▶ _LEESTEKST_:
-=-=-

„Iedereen is in rep en roer. Het is echt even… poeh.” Mini Schouten, directeur-bestuurder van een vereniging van schoolbesturen, komt net uit een crisisoverleg – een van de vele deze week. Ze zegt het niet snel, maar „het water staat ons aan de lippen. Nú al”.
Vrijdag maakte minister Hugo de Jonge (Volksgezondheid, Welzijn en Sport, CDA) bekend dat leraren uit het basis- en voortgezet onderwijs binnenkort voorrang krijgen bij het doen van een coronatest. In een brief aan de Tweede Kamer schrijft De Jonge vrijdagavond: „Deze keuze maak ik vanwege de maatschappelijke impact die het heeft als leerlingen niet naar school kunnen.”
Die impact heeft het huidige testbeleid al: amper drie weken na de zomervakantie stuurden tientallen scholen in het basis- en voortgezet onderwijs noodgedwongen hele klassen naar huis, omdat hun docenten thuis op een coronatest zaten te wachten. Door de lange wachttijden bij de GGD’s liepen de wachttijden op tot vier, soms zelfs vijf dagen. Het middel – testen om verspreiding van corona te voorkomen – leek zo haast erger dan de kwaal.
Alleen al op de scholen die onder het bestuur van Mini Schouten vallen – 220 basisscholen in het oosten van het land, samen goed voor dertigduizend leerlingen – kwamen 175 docenten thuis te zitten met verkoudheidsklachten. Klachten waarmee ze normaal gesproken gewoon door zouden werken. Maar de corona-richtlijnen voor leraren zijn duidelijk: wie klachten heeft, blijft thuis en laat zich testen.
Schouten kon putten uit een vaste invalpool met 188 reserve-docenten, maar die was afgelopen woensdag al leeg. „We houden ons hart vast. Als het zo doorgaat, moeten we klassen naar huis sturen.”

-=-=-

▶ _RIJEN_:
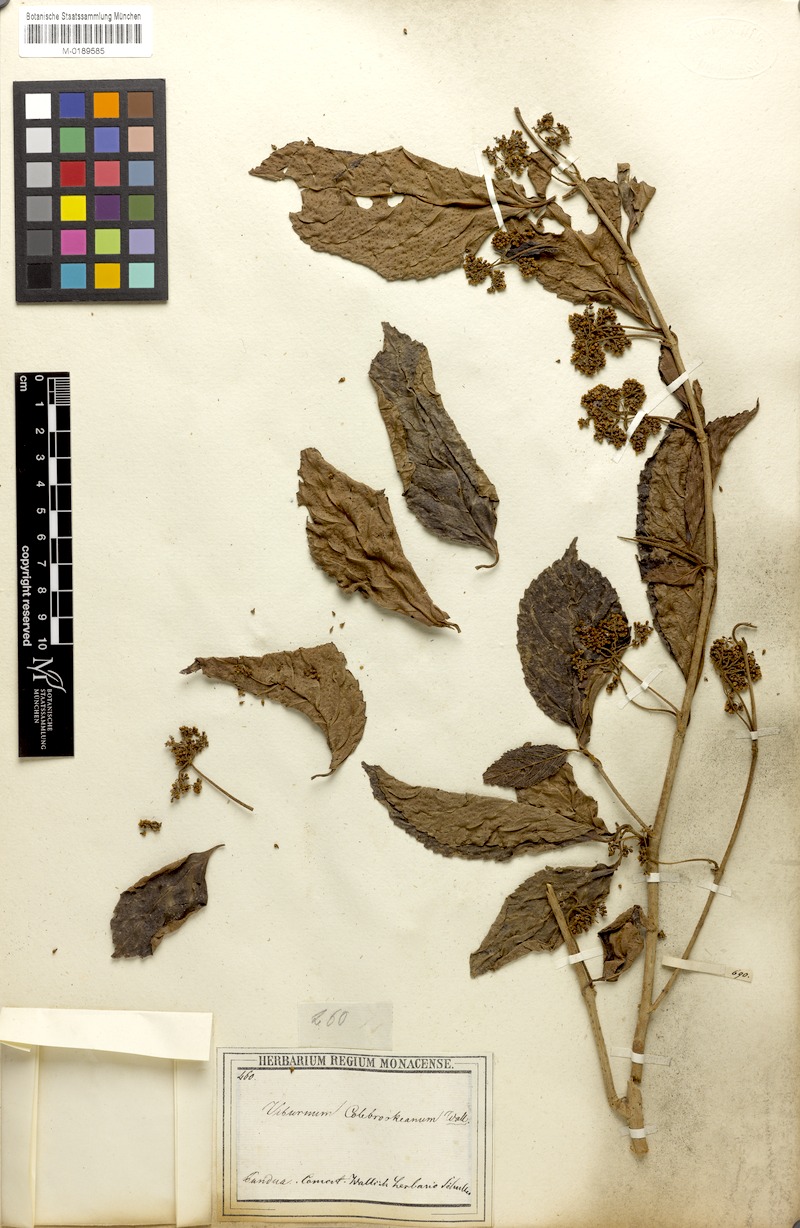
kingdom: Plantae
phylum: Tracheophyta
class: Magnoliopsida
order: Dipsacales
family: Viburnaceae
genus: Viburnum
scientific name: Viburnum colebrookeanum
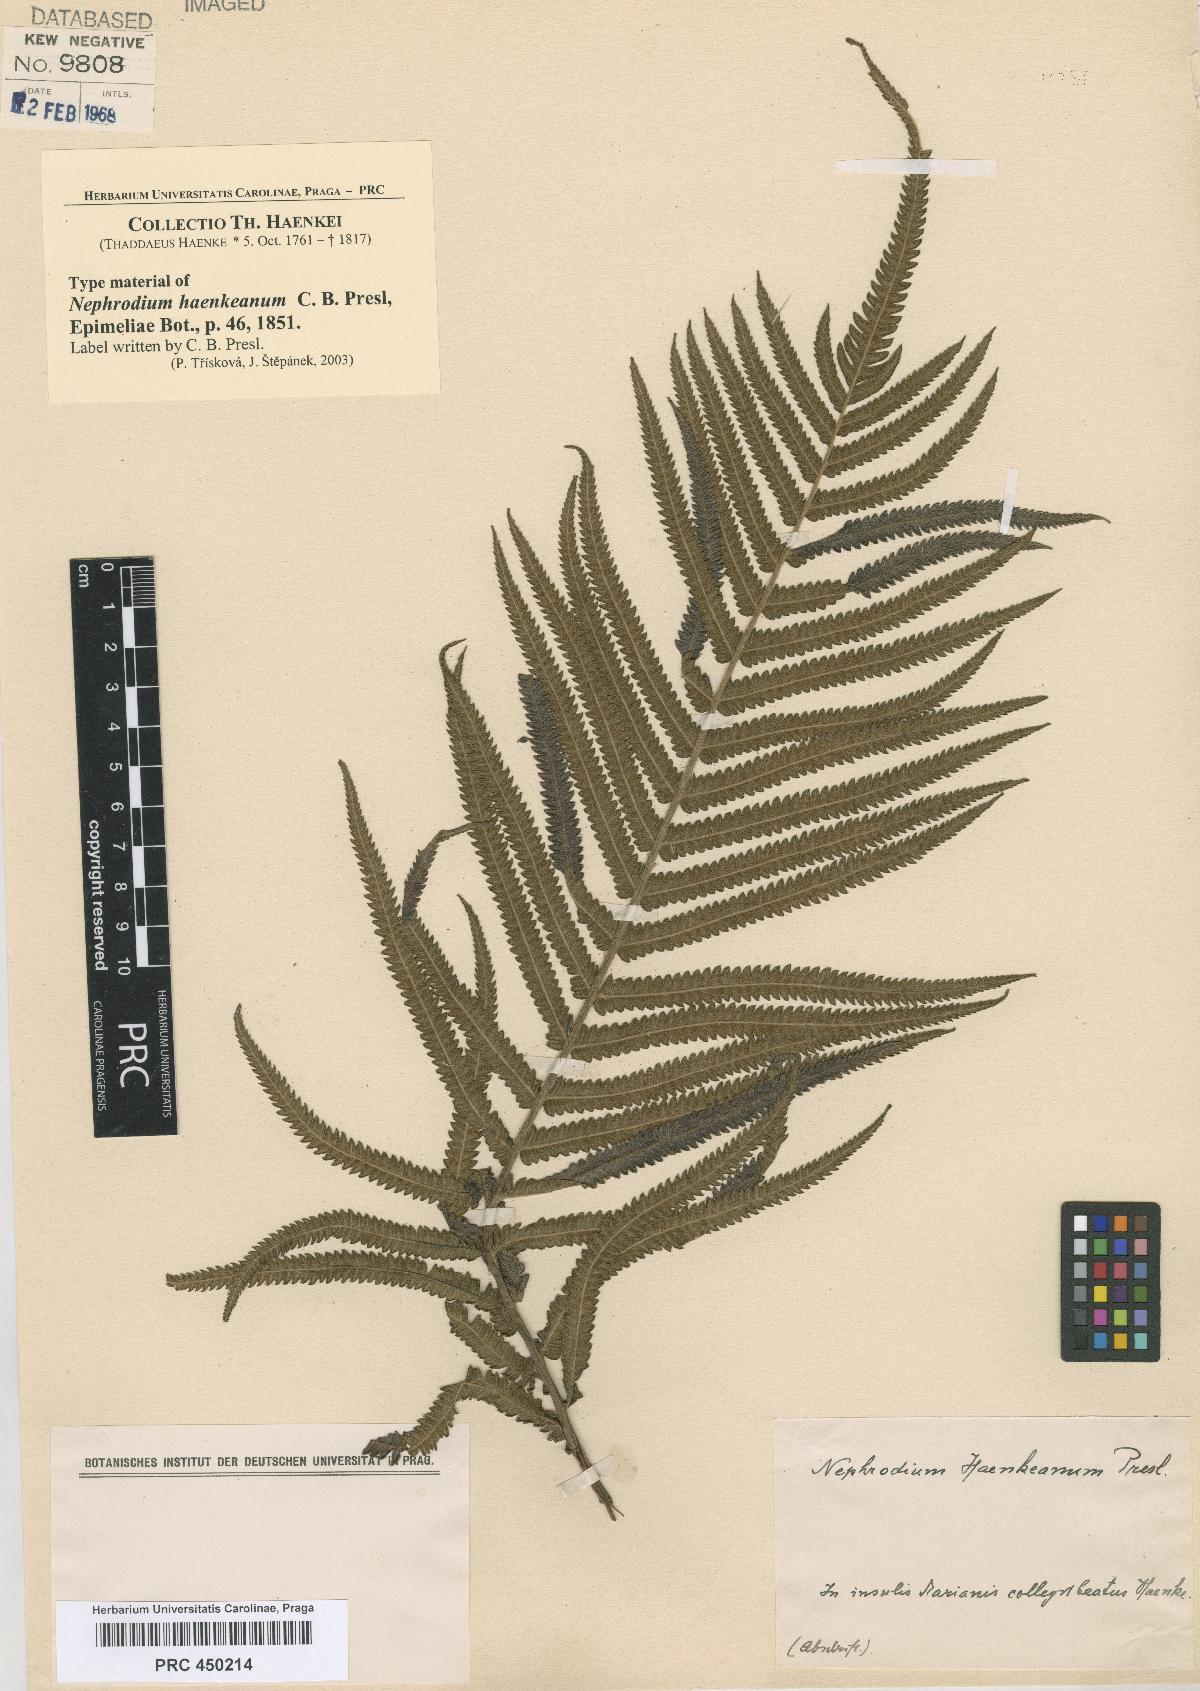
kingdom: Plantae
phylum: Tracheophyta
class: Polypodiopsida
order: Polypodiales
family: Thelypteridaceae
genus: Strophocaulon
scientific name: Strophocaulon unitum
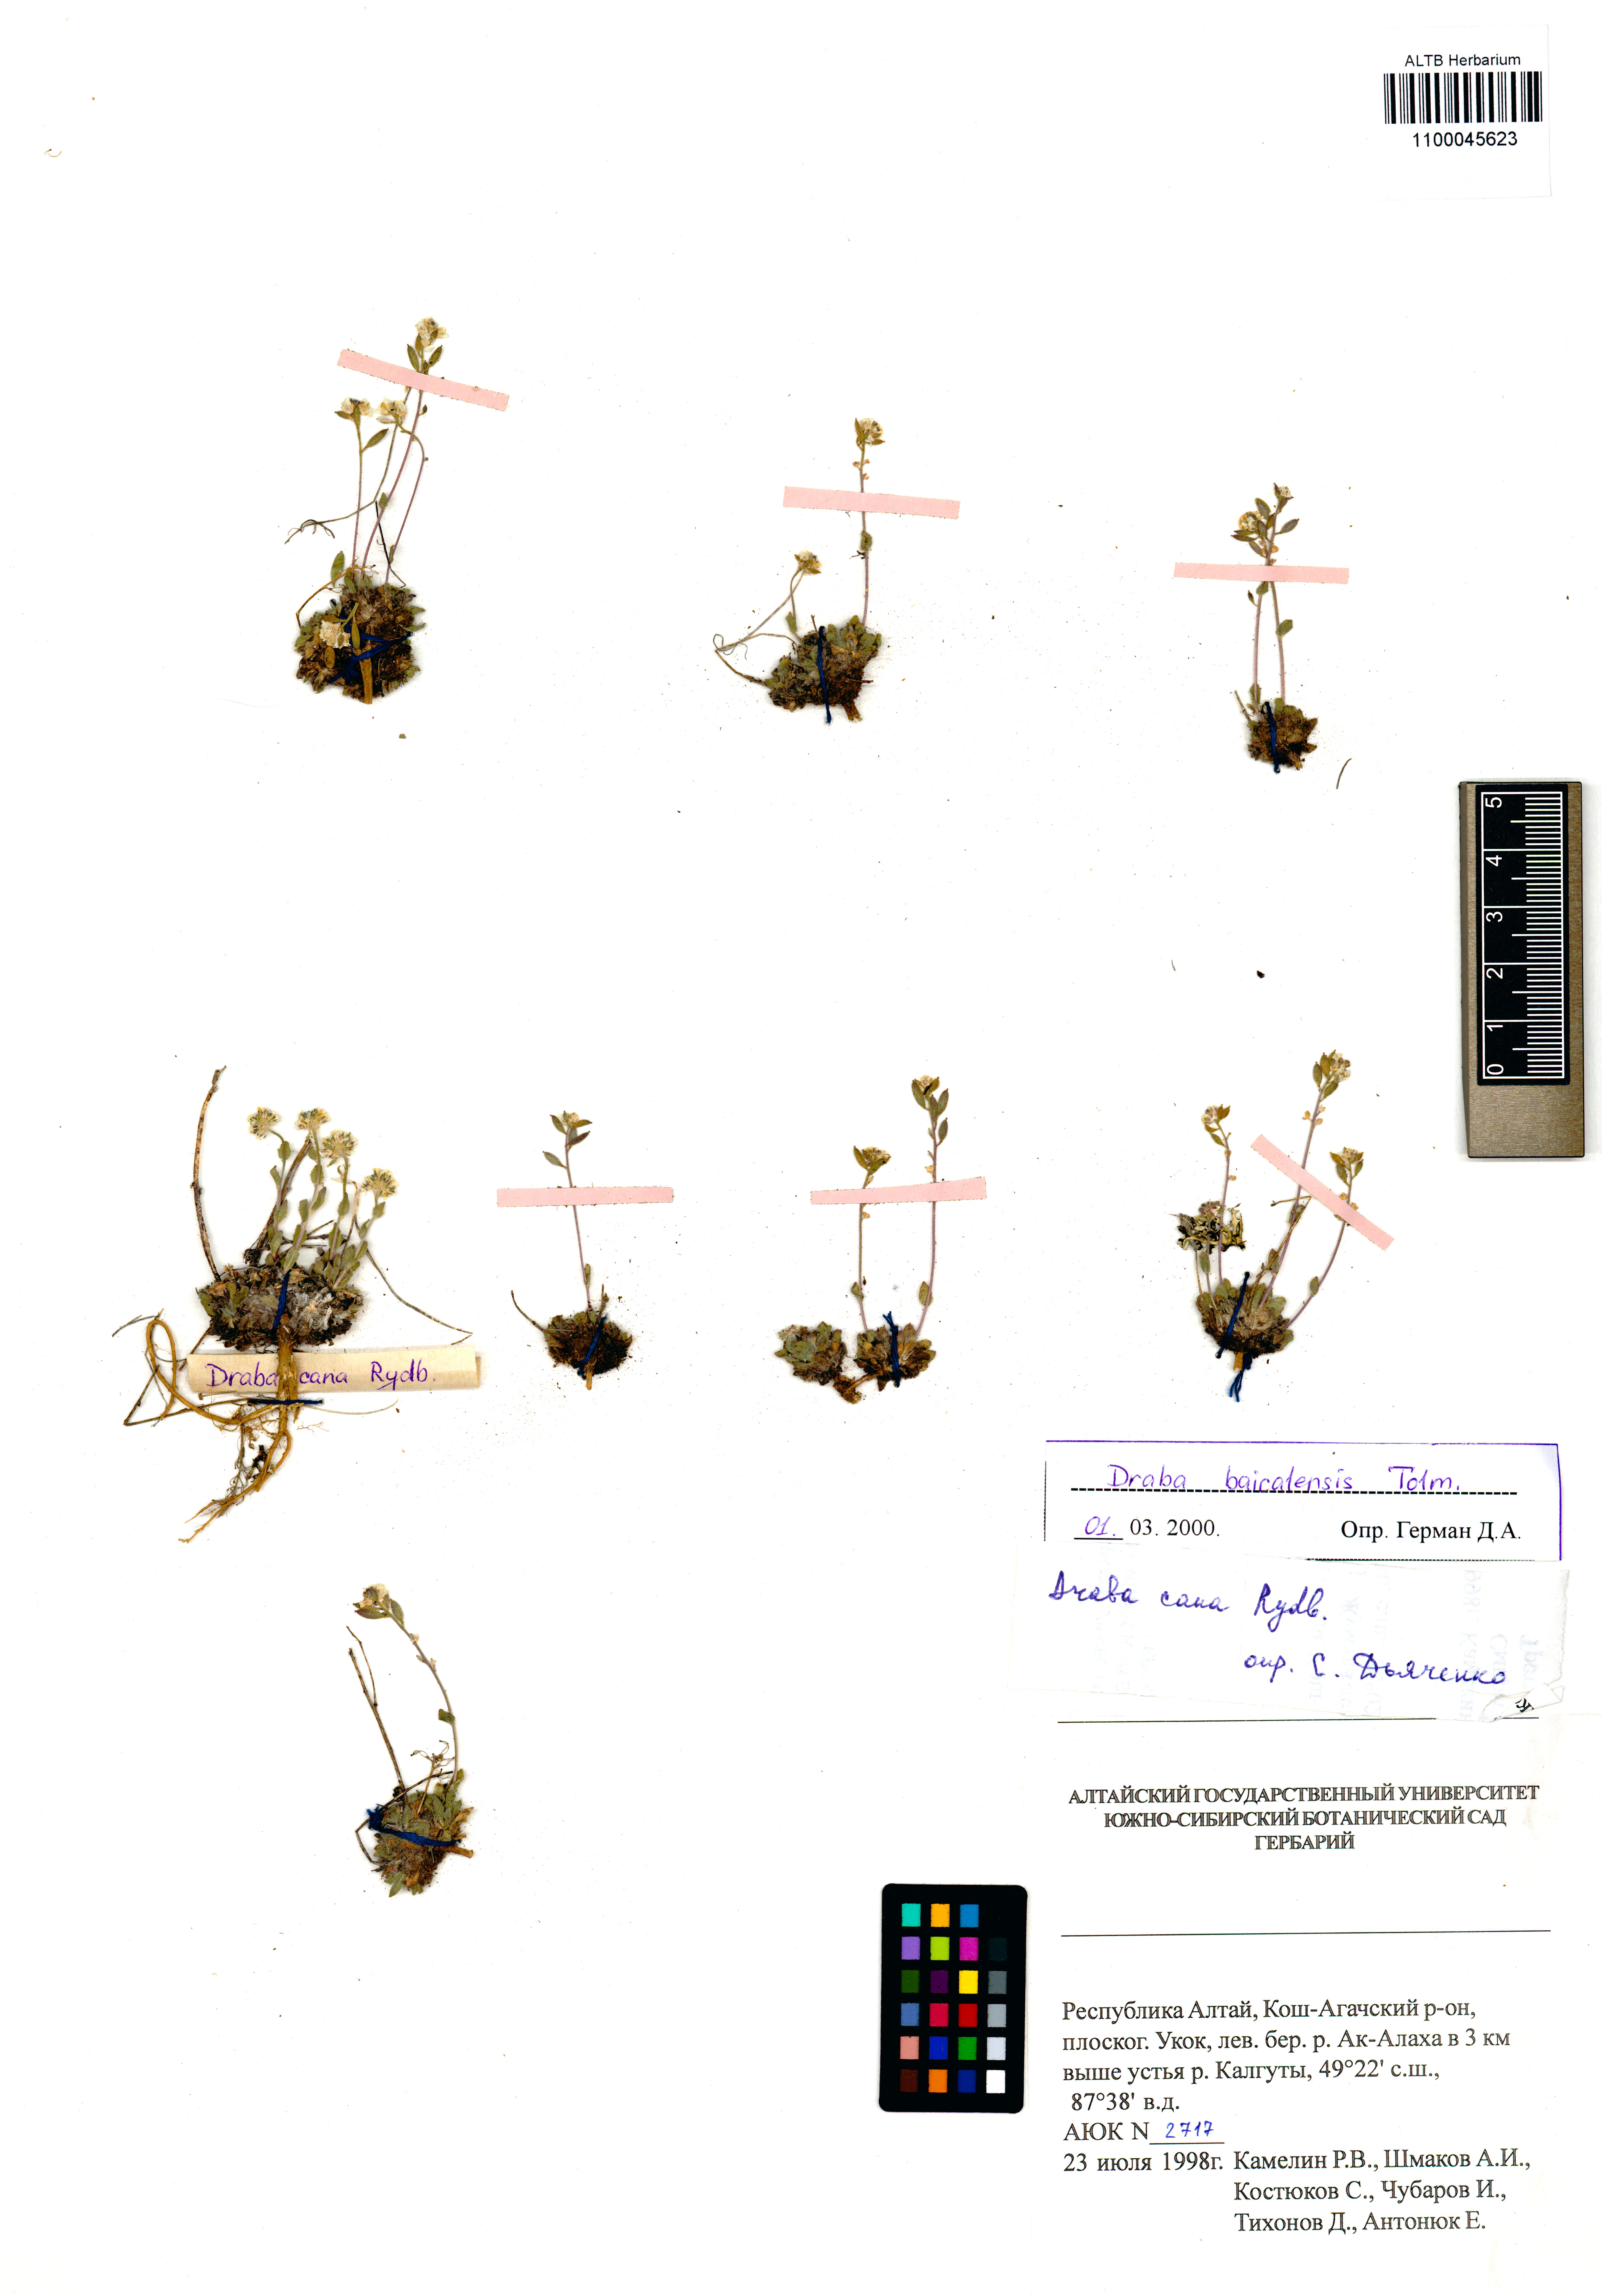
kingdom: Plantae
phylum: Tracheophyta
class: Magnoliopsida
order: Brassicales
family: Brassicaceae
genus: Draba
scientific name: Draba baicalensis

-=-=-

▶ _OPDRACHTEN_:
**1)** Geef voor elk van de volgende beweringen aan of de leestekst ze bevestigt, met ja of nee en de beslissende woorden uit de leestekst letterlijk geciteerd: (a) onder het bestuur van Mini Schouten vallen 220 basisscholen; (b) de vaste invalpool telde 175 reserve-docenten; (c) de wachttijden liepen op tot vier, soms vijf dagen.
**2)** Typ uit de leestekst letterlijk alles over, van "Alleen al op" tot en met "laat zich testen.".

▶ _VOLLEDIGE ANTWOORDEN_:
**1)**
(a) Ja: „220 basisscholen in het oosten van het land”.
(b) Nee: „een vaste invalpool met 188 reserve-docenten”.
(c) Ja: „liepen de wachttijden op tot vier, soms zelfs vijf dagen”.

**2)**
Alleen al op de scholen die onder het bestuur van Mini Schouten vallen – 220 basisscholen in het oosten van het land, samen goed voor dertigduizend leerlingen – kwamen 175 docenten thuis te zitten met verkoudheidsklachten. Klachten waarmee ze normaal gesproken gewoon door zouden werken. Maar de corona-richtlijnen voor leraren zijn duidelijk: wie klachten heeft, blijft thuis en laat zich testen.